Your response should consist of the lines below, printed exactly.
BEGIN
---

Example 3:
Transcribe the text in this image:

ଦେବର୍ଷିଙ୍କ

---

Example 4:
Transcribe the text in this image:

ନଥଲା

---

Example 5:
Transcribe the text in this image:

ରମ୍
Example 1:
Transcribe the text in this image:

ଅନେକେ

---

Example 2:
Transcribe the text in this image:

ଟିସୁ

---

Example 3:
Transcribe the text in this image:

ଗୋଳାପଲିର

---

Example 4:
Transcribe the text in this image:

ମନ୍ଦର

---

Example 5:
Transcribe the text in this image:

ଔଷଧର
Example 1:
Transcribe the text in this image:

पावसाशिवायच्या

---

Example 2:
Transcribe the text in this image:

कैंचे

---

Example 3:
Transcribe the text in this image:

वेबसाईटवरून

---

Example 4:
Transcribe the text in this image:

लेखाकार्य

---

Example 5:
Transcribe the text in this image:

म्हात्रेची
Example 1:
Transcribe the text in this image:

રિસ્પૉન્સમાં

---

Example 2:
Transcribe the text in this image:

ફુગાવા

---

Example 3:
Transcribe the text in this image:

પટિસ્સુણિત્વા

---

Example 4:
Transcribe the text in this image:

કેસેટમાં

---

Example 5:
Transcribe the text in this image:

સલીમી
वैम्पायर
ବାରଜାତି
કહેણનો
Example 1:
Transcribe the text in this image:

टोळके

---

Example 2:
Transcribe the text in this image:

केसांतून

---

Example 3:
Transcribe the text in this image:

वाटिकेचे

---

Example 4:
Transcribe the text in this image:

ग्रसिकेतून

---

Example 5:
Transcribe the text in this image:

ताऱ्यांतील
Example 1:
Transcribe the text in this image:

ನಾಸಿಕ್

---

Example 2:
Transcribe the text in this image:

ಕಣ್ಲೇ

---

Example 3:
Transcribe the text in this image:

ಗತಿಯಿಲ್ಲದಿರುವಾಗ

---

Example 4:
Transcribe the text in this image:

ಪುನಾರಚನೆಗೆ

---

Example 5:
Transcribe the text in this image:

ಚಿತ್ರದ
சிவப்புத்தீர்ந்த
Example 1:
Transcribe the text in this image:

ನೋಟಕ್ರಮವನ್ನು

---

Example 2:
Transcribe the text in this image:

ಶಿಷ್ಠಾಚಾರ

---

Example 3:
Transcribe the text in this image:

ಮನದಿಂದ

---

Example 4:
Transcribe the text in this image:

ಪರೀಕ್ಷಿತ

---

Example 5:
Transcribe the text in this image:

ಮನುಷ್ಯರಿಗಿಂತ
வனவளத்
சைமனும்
END
- **Task result**
---

Example 3:
Transcribe the text in this image:

ଦେବର୍ଷିଙ୍କ

---

Example 4:
Transcribe the text in this image:

ନଥଲା

---

Example 5:
Transcribe the text in this image:

ରମ୍
Example 1:
Transcribe the text in this image:

ଅନେକେ

---

Example 2:
Transcribe the text in this image:

ଟିସୁ

---

Example 3:
Transcribe the text in this image:

ଗୋଳାପଲିର

---

Example 4:
Transcribe the text in this image:

ମନ୍ଦର

---

Example 5:
Transcribe the text in this image:

ଔଷଧର
Example 1:
Transcribe the text in this image:

पावसाशिवायच्या

---

Example 2:
Transcribe the text in this image:

कैंचे

---

Example 3:
Transcribe the text in this image:

वेबसाईटवरून

---

Example 4:
Transcribe the text in this image:

लेखाकार्य

---

Example 5:
Transcribe the text in this image:

म्हात्रेची
Example 1:
Transcribe the text in this image:

રિસ્પૉન્સમાં

---

Example 2:
Transcribe the text in this image:

ફુગાવા

---

Example 3:
Transcribe the text in this image:

પટિસ્સુણિત્વા

---

Example 4:
Transcribe the text in this image:

કેસેટમાં

---

Example 5:
Transcribe the text in this image:

સલીમી
वैम्पायर
ବାରଜାତି
કહેણનો
Example 1:
Transcribe the text in this image:

टोळके

---

Example 2:
Transcribe the text in this image:

केसांतून

---

Example 3:
Transcribe the text in this image:

वाटिकेचे

---

Example 4:
Transcribe the text in this image:

ग्रसिकेतून

---

Example 5:
Transcribe the text in this image:

ताऱ्यांतील
Example 1:
Transcribe the text in this image:

ನಾಸಿಕ್

---

Example 2:
Transcribe the text in this image:

ಕಣ್ಲೇ

---

Example 3:
Transcribe the text in this image:

ಗತಿಯಿಲ್ಲದಿರುವಾಗ

---

Example 4:
Transcribe the text in this image:

ಪುನಾರಚನೆಗೆ

---

Example 5:
Transcribe the text in this image:

ಚಿತ್ರದ
சிவப்புத்தீர்ந்த
Example 1:
Transcribe the text in this image:

ನೋಟಕ್ರಮವನ್ನು

---

Example 2:
Transcribe the text in this image:

ಶಿಷ್ಠಾಚಾರ

---

Example 3:
Transcribe the text in this image:

ಮನದಿಂದ

---

Example 4:
Transcribe the text in this image:

ಪರೀಕ್ಷಿತ

---

Example 5:
Transcribe the text in this image:

ಮನುಷ್ಯರಿಗಿಂತ
வனவளத்
சைமனும்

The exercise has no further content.